When Jones, a filmmaker and father of seven, saw the alert, he had one thought: “So it’s today.” Jones was prepared: he grabbed a go bag and his Glock nine-millimeter handgun, packed his family into the minivan, and took off for the Waianae mountain range. He ignored the speed limits. The goal: put the mountain range in between his family and Pearl Harbor, which he thought could be a target. The Joneses would take shelter in nearby Makua Cave, which local lore says is haunted. “I told my family, ‘that’s our rally point,'” he told The Daily Caller on Sunday.

Jason’s two oldest kids, a son and a daughter, are adults and live out of the house. The other five kids are between the ages of four and eleven. When his oldest daughter called, Jason remembered thinking, “If we we don’t intercept this missile, this could be the last time I hear my daughter’s voice,” he said. All across the island, families were having similar “just in case” conversations in anticipation of a possible missile strike.

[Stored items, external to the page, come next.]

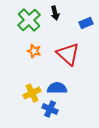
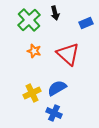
blue semicircle: rotated 30 degrees counterclockwise
blue cross: moved 4 px right, 4 px down
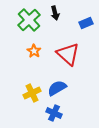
orange star: rotated 16 degrees clockwise
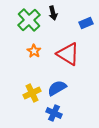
black arrow: moved 2 px left
red triangle: rotated 10 degrees counterclockwise
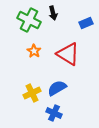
green cross: rotated 20 degrees counterclockwise
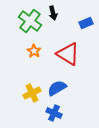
green cross: moved 1 px right, 1 px down; rotated 10 degrees clockwise
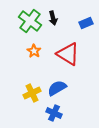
black arrow: moved 5 px down
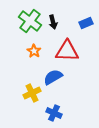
black arrow: moved 4 px down
red triangle: moved 1 px left, 3 px up; rotated 30 degrees counterclockwise
blue semicircle: moved 4 px left, 11 px up
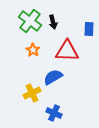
blue rectangle: moved 3 px right, 6 px down; rotated 64 degrees counterclockwise
orange star: moved 1 px left, 1 px up
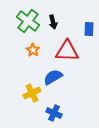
green cross: moved 2 px left
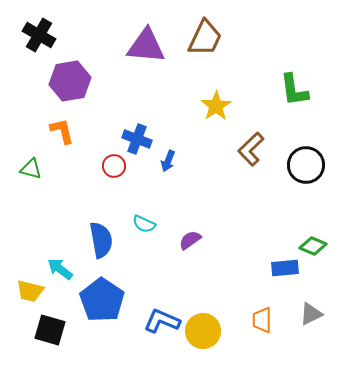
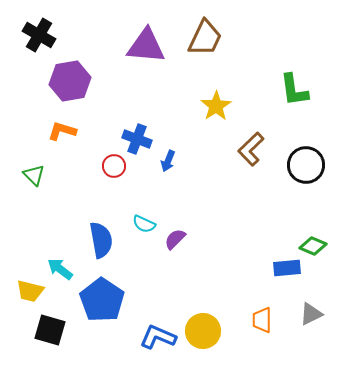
orange L-shape: rotated 60 degrees counterclockwise
green triangle: moved 3 px right, 6 px down; rotated 30 degrees clockwise
purple semicircle: moved 15 px left, 1 px up; rotated 10 degrees counterclockwise
blue rectangle: moved 2 px right
blue L-shape: moved 4 px left, 16 px down
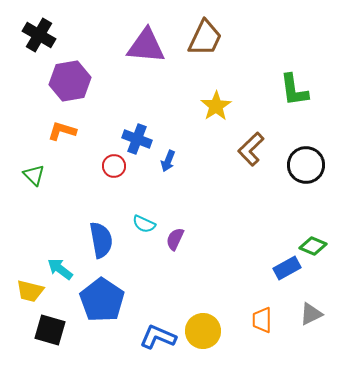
purple semicircle: rotated 20 degrees counterclockwise
blue rectangle: rotated 24 degrees counterclockwise
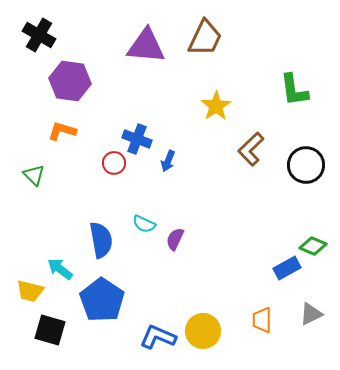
purple hexagon: rotated 18 degrees clockwise
red circle: moved 3 px up
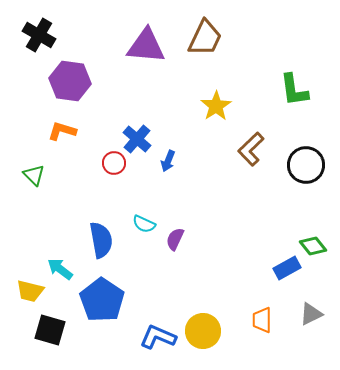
blue cross: rotated 20 degrees clockwise
green diamond: rotated 28 degrees clockwise
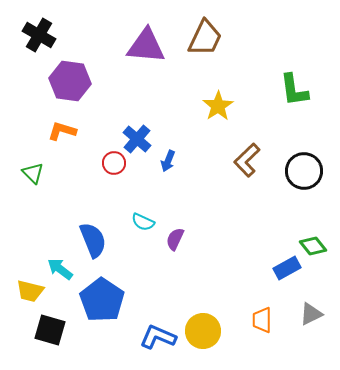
yellow star: moved 2 px right
brown L-shape: moved 4 px left, 11 px down
black circle: moved 2 px left, 6 px down
green triangle: moved 1 px left, 2 px up
cyan semicircle: moved 1 px left, 2 px up
blue semicircle: moved 8 px left; rotated 12 degrees counterclockwise
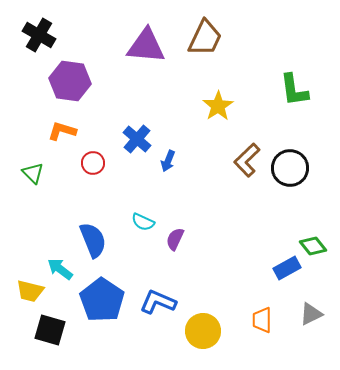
red circle: moved 21 px left
black circle: moved 14 px left, 3 px up
blue L-shape: moved 35 px up
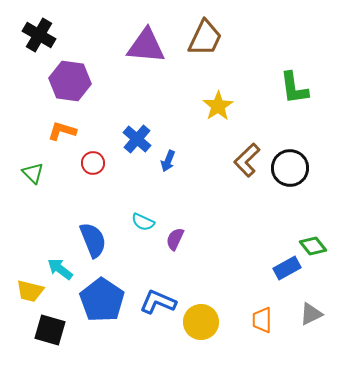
green L-shape: moved 2 px up
yellow circle: moved 2 px left, 9 px up
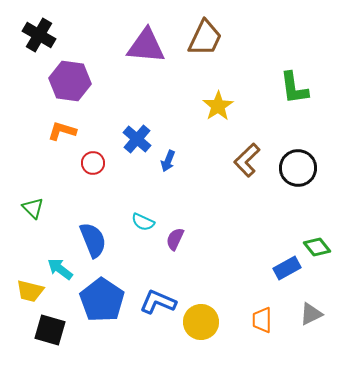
black circle: moved 8 px right
green triangle: moved 35 px down
green diamond: moved 4 px right, 1 px down
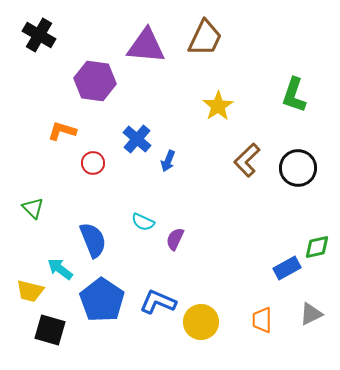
purple hexagon: moved 25 px right
green L-shape: moved 7 px down; rotated 27 degrees clockwise
green diamond: rotated 64 degrees counterclockwise
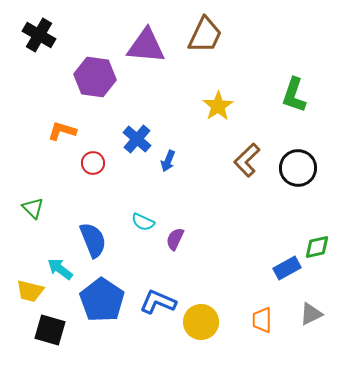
brown trapezoid: moved 3 px up
purple hexagon: moved 4 px up
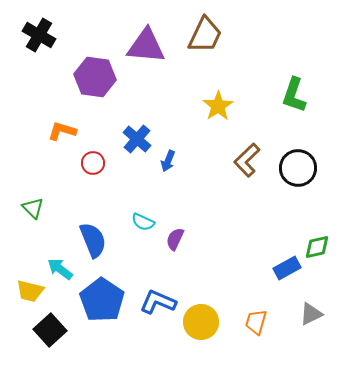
orange trapezoid: moved 6 px left, 2 px down; rotated 16 degrees clockwise
black square: rotated 32 degrees clockwise
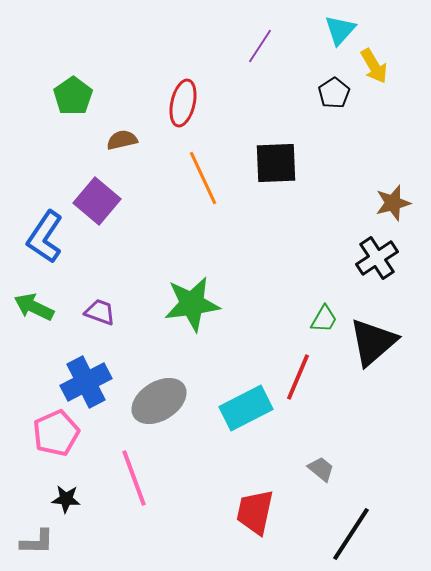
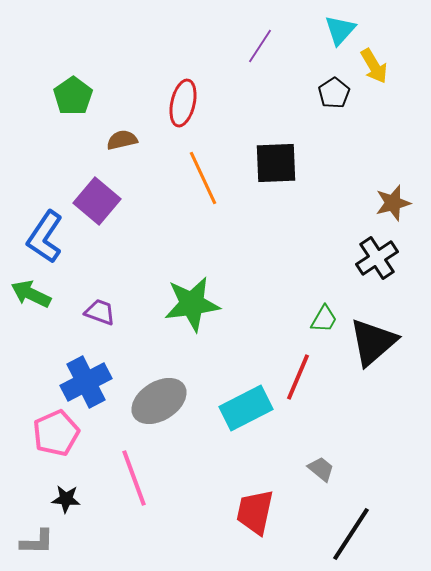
green arrow: moved 3 px left, 13 px up
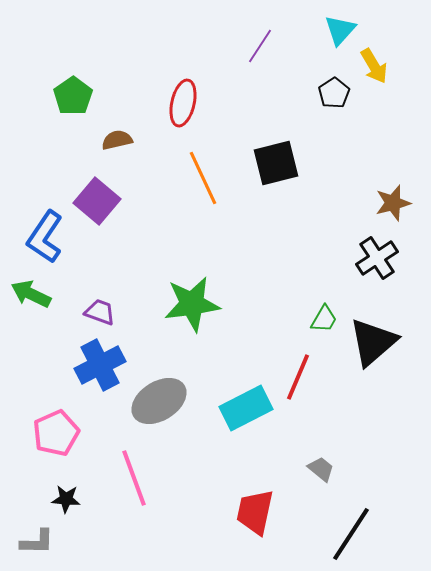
brown semicircle: moved 5 px left
black square: rotated 12 degrees counterclockwise
blue cross: moved 14 px right, 17 px up
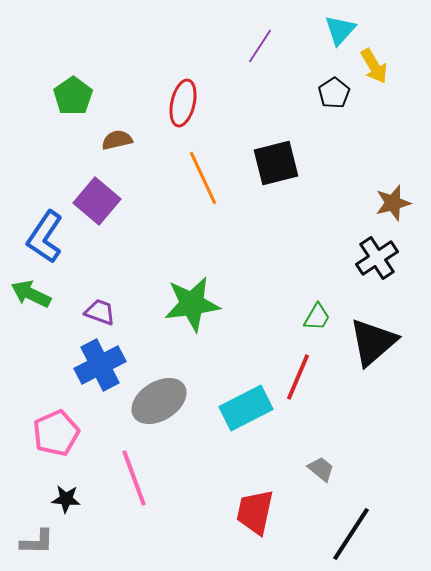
green trapezoid: moved 7 px left, 2 px up
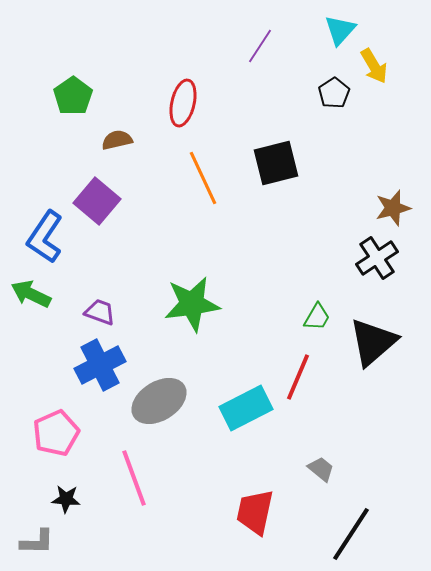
brown star: moved 5 px down
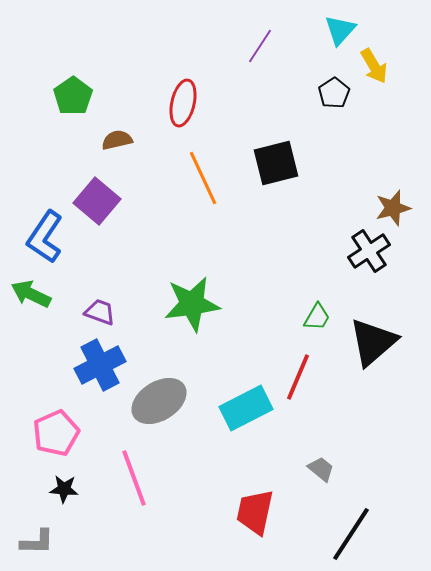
black cross: moved 8 px left, 7 px up
black star: moved 2 px left, 10 px up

As the Jones family arrived at the cave, Jason’s phone lit up again: the attack was a false alarm. Relieved, the family took a photo to celebrate. The whole thing was over in just 38 minutes.

Photo used with permission of the Jones family

Photo used with permission of the Jones family

The Jones children had questions. (Missile sirens will have that effect on four-year-olds.) Why did this happen? What if it had been real? Would they go to Heaven? After doing his best to answer their questions, Jason’s message to his kids was: “Thank God for this experience,” which represented a chance to feel empathy for families fleeing war in other countries. Rushing your family out of the house, fearful that your children will become casualties of war: that’s an experience most Americans are fortunate enough not to experience. But it’s a grim reality for Christians and other religious minorities persecuted in the Middle East.

The Jones family’s flight from war was over in less than an hour. For Christians in Iraq, it lasted years.